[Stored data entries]
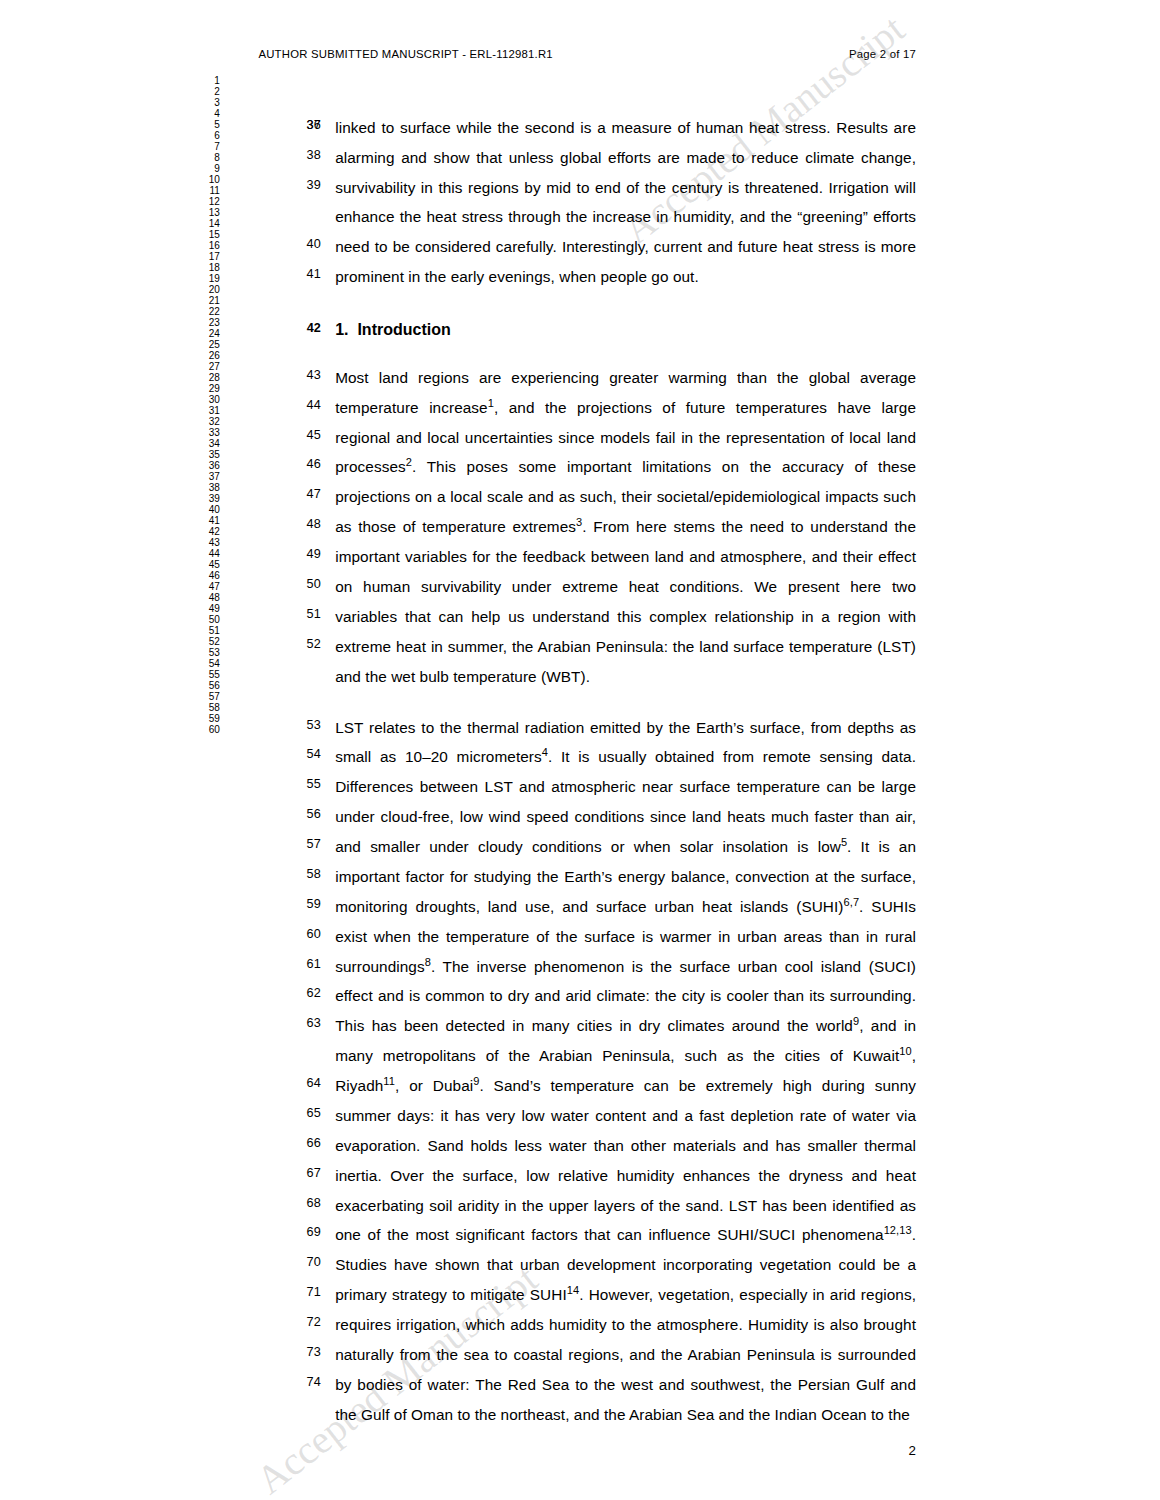AUTHOR SUBMITTED MANUSCRIPT - ERL-112981.R1
Page 2 of 17
Accepted Manuscript
Accepted Manuscript
123456789101112131415161718192021222324252627282930313233343536373839404142434445464748495051525354555657585960
36linked to surface while the second is a measure of human heat stress. Results are 37alarming and show that unless global efforts are made to reduce climate change, 38survivability in this regions by mid to end of the century is threatened. Irrigation will 39enhance the heat stress through the increase in humidity, and the “greening” efforts need 40to be considered carefully. Interestingly, current and future heat stress is more prominent 41in the early evenings, when people go out.
421. Introduction
43 Most land regions are experiencing greater warming than the global average temperature 44increase1, and the projections of future temperatures have large regional and local 45uncertainties since models fail in the representation of local land processes2. This poses 46some important limitations on the accuracy of these projections on a local scale and as 47such, their societal/epidemiological impacts such as those of temperature extremes3. 48 From here stems the need to understand the important variables for the feedback between 49land and atmosphere, and their effect on human survivability under extreme heat 50conditions. We present here two variables that can help us understand this complex 51relationship in a region with extreme heat in summer, the Arabian Peninsula: the land 52surface temperature (LST) and the wet bulb temperature (WBT).
53 LST relates to the thermal radiation emitted by the Earth’s surface, from depths as small 54as 10–20 micrometers4. It is usually obtained from remote sensing data. Differences 55between LST and atmospheric near surface temperature can be large under cloud-free, 56low wind speed conditions since land heats much faster than air, and smaller under cloudy 57conditions or when solar insolation is low5. It is an important factor for studying the Earth’s 58energy balance, convection at the surface, monitoring droughts, land use, and surface 59urban heat islands (SUHI)6,7. SUHIs exist when the temperature of the surface is warmer 60in urban areas than in rural surroundings8. The inverse phenomenon is the surface urban 61cool island (SUCI) effect and is common to dry and arid climate: the city is cooler than its 62surrounding. This has been detected in many cities in dry climates around the world9, and 63in many metropolitans of the Arabian Peninsula, such as the cities of Kuwait10, Riyadh11, 64or Dubai9. Sand’s temperature can be extremely high during sunny summer days: it has 65very low water content and a fast depletion rate of water via evaporation. Sand holds less 66water than other materials and has smaller thermal inertia. Over the surface, low relative 67humidity enhances the dryness and heat exacerbating soil aridity in the upper layers of 68the sand. LST has been identified as one of the most significant factors that can influence 69 SUHI/SUCI phenomena12,13. Studies have shown that urban development incorporating 70vegetation could be a primary strategy to mitigate SUHI14. However, vegetation, especially 71in arid regions, requires irrigation, which adds humidity to the atmosphere. Humidity is 72also brought naturally from the sea to coastal regions, and the Arabian Peninsula is 73surrounded by bodies of water: The Red Sea to the west and southwest, the Persian Gulf 74and the Gulf of Oman to the northeast, and the Arabian Sea and the Indian Ocean to the
2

* _Task brief_
Please give back, exactly as it stands above, the stretch from the line with "36linked to surface" through the line with "43 Most land", and no line outside it.

* _Response_
36linked to surface while the second is a measure of human heat stress. Results are 37alarming and show that unless global efforts are made to reduce climate change, 38survivability in this regions by mid to end of the century is threatened. Irrigation will 39enhance the heat stress through the increase in humidity, and the “greening” efforts need 40to be considered carefully. Interestingly, current and future heat stress is more prominent 41in the early evenings, when people go out.
421. Introduction
43 Most land regions are experiencing greater warming than the global average temperature 44increase1, and the projections of future temperatures have large regional and local 45uncertainties since models fail in the representation of local land processes2. This poses 46some important limitations on the accuracy of these projections on a local scale and as 47such, their societal/epidemiological impacts such as those of temperature extremes3. 48 From here stems the need to understand the important variables for the feedback between 49land and atmosphere, and their effect on human survivability under extreme heat 50conditions. We present here two variables that can help us understand this complex 51relationship in a region with extreme heat in summer, the Arabian Peninsula: the land 52surface temperature (LST) and the wet bulb temperature (WBT).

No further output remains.